'Light diode' brings all-optical silicon chip a step closer

By: Peter Field
02 April, 2012

New device can be integrated onto a chip using standard silicon manufacturing processes and could accelerate communications and computing.

Scientists have made great strides in the development of silicon chips that use light instead of electrons to carry out computational tasks.

But some major hurdles remain that prevent an all-optical chip replacing hybrid electronic/optical devices. Now researchers at the Massachusetts Institute of Technology (MIT) claim to have overcome one of these hurdles with the development of a "diode for light".

Modern communication is based on optical fibres carrying light because photons travel much faster than electrons and, while traditional copper wires can only carry a single electronic data stream, multiple beams of light, carrying separate streams of data, can pass through a single optical fibre or circuit without interference.

But there are bottlenecks in the networks in the form of  'repeaters'. These electronic units are incorporated into fibre optic cables to boost signals as they travel long distances. The repeaters convert signals from light to electrons and back again, slowing transmissions and robbing the system of bandwidth. All-optical repeaters would remove this constriction.

Computer makers are also interested in replacing traditional electronics with silicon optical chips because the new devices would dramatically improve the machines' performance.
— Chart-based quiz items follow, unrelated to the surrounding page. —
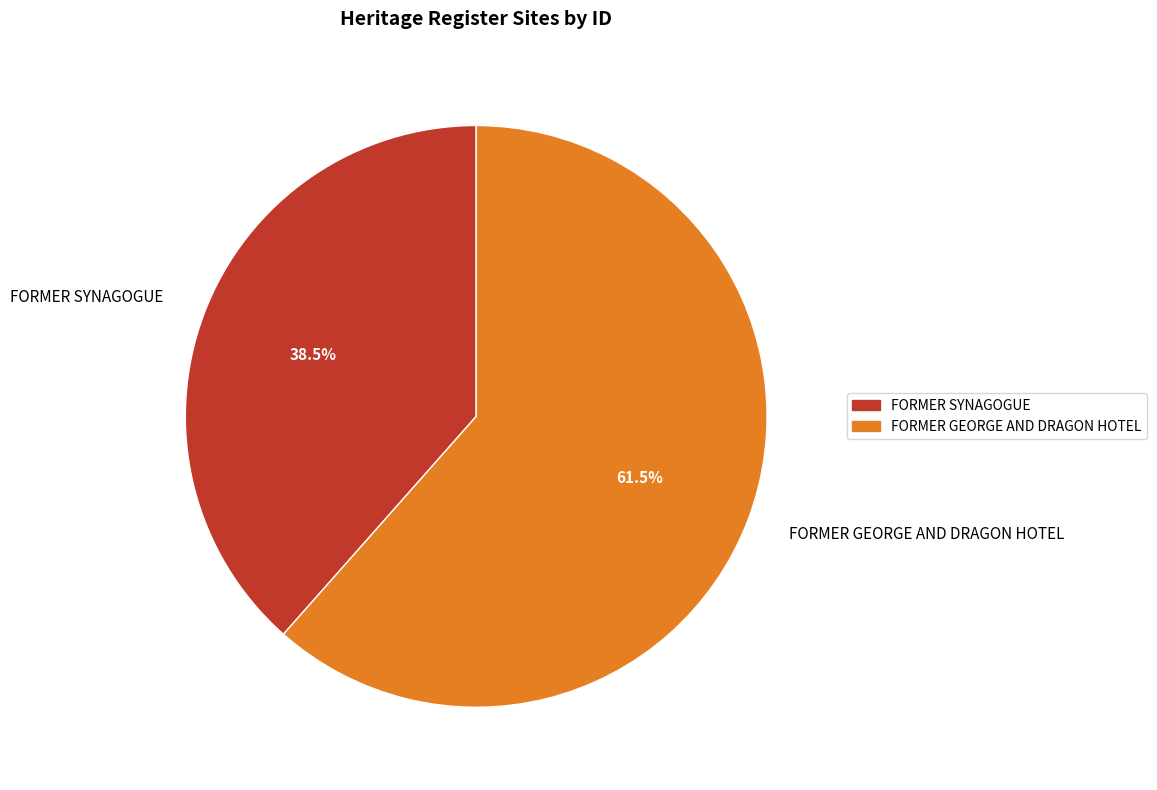

How many slices are in this pie chart?

2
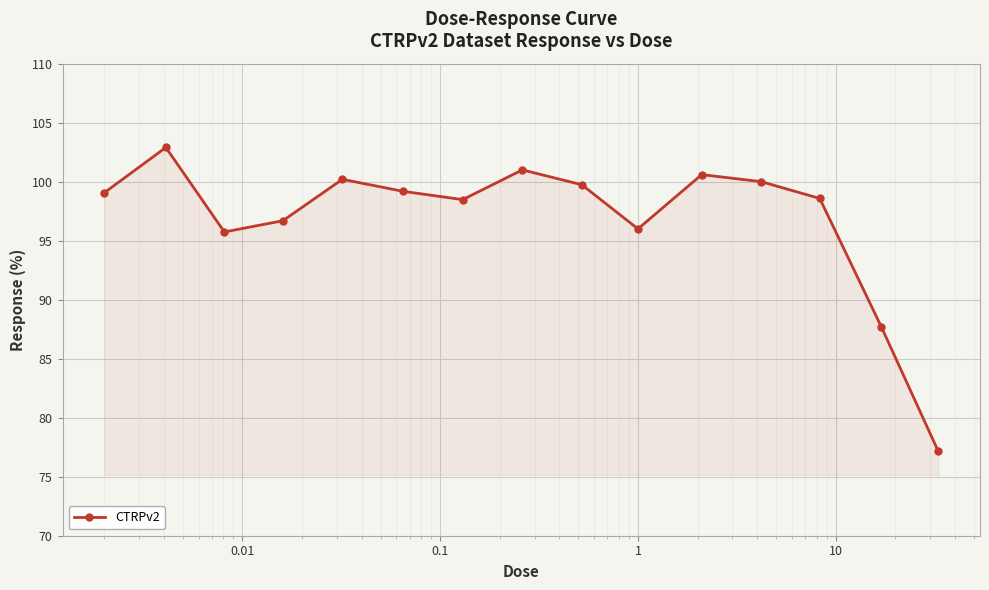

How many interior local peaks (higher than both neighbors) does the data have?

4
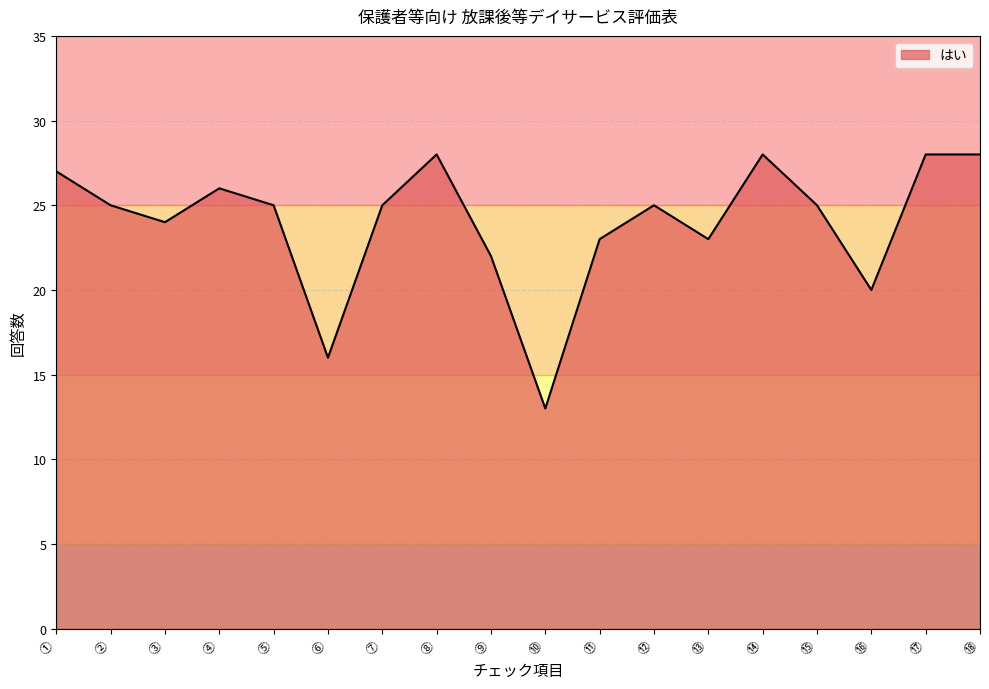

Reading left to right, what are all the values shown in this chart?

27	25	24	26	25	16	25	28	22	13	23	25	23	28	25	20	28	28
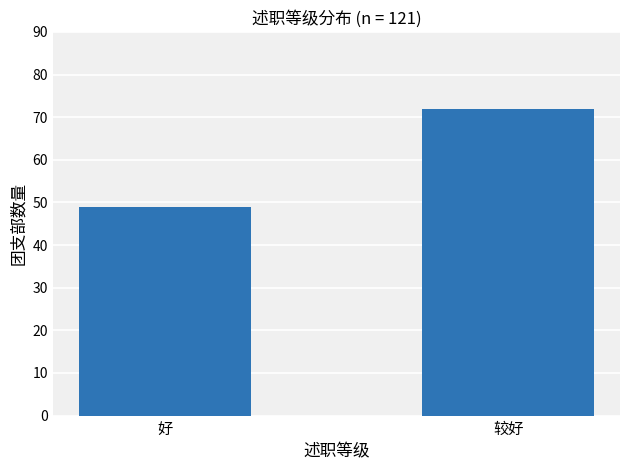

Where is the data nearest to the value 60?

好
Basing the optical chips on silicon allows the use of mature manufacturing processes for production.

However, scientists are struggling to reproduce all the functions of an electronic chip in the optical version. The MIT team’s light diode development removes one of the major impediments.

Caroline Ross, the Toyota Professor of Materials Science and Engineering at MIT, who is co-author of a paper reporting the new device published by the journal Nature Photonics, says the invention is analogous to an electronic diode, the component that allows electric current to flow in one direction but not the other.
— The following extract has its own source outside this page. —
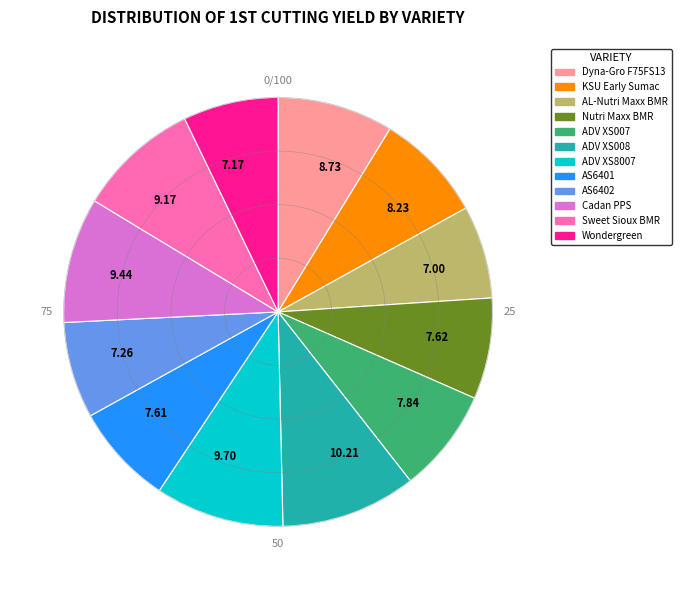

Which slice is the largest?

10.21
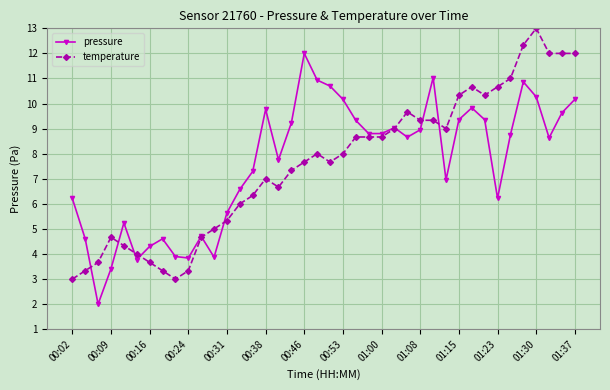

What is the value of the temperature point at the 7th from the left?

3.7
Ensuring light only moves in one direction is important because otherwise stray reflections destabilise the lasers used to produce the optical signals and reduce the efficiency of transmission.

Engineers currently solve the problem by using a discrete component called an isolator, but the new invention enables the diode to be integrated onto the chip that carries out other signal-processing tasks.

The device relies on a form of garnet because the material is both transparent and magnetic - characteristics that rarely occur together. Garnet inherently transmits light differently in one direction than the other because its index of refraction depends on the direction of the beam.

By depositing a thin film of garnet onto silicon  - to cover one half of a loop connected to a light-transmitting channel on the chip - light travelling through the chip in one direction passes freely, while a beam going the other way is diverted into the loop.

The diode can be manufactured using silicon chip processing machinery.

"It simplifies making an all-optical chip," Professor Ross said.

"[The design of the circuit can be produced] just like an integrated-circuit person can design a whole microprocessor. [And] everyone knows how to process silicon. That means [chip makers] can set about developing the chip without having to worry about new fabrication techniques."

Australia’s has its own world leading optical chip research centre. In recent years, CUDOS, an ARC Centre of Excellence formed from a consortium of seven of the country’s universities, has: "played a pivotal role in demonstrating ground-breaking integrated photonic signal processors that can massively increase the information capacity of the Internet," notes the organisation’s website.

CUDOS focuses on key innovations that will enable an all-optical chip to be fabricated. These innovations include waveguides to transport light around the photonic circuit, nonlinear waveguides  (which form the basis of devices such as wavelength shifters) and filters that can isolate a specific spectral component of the light being processed.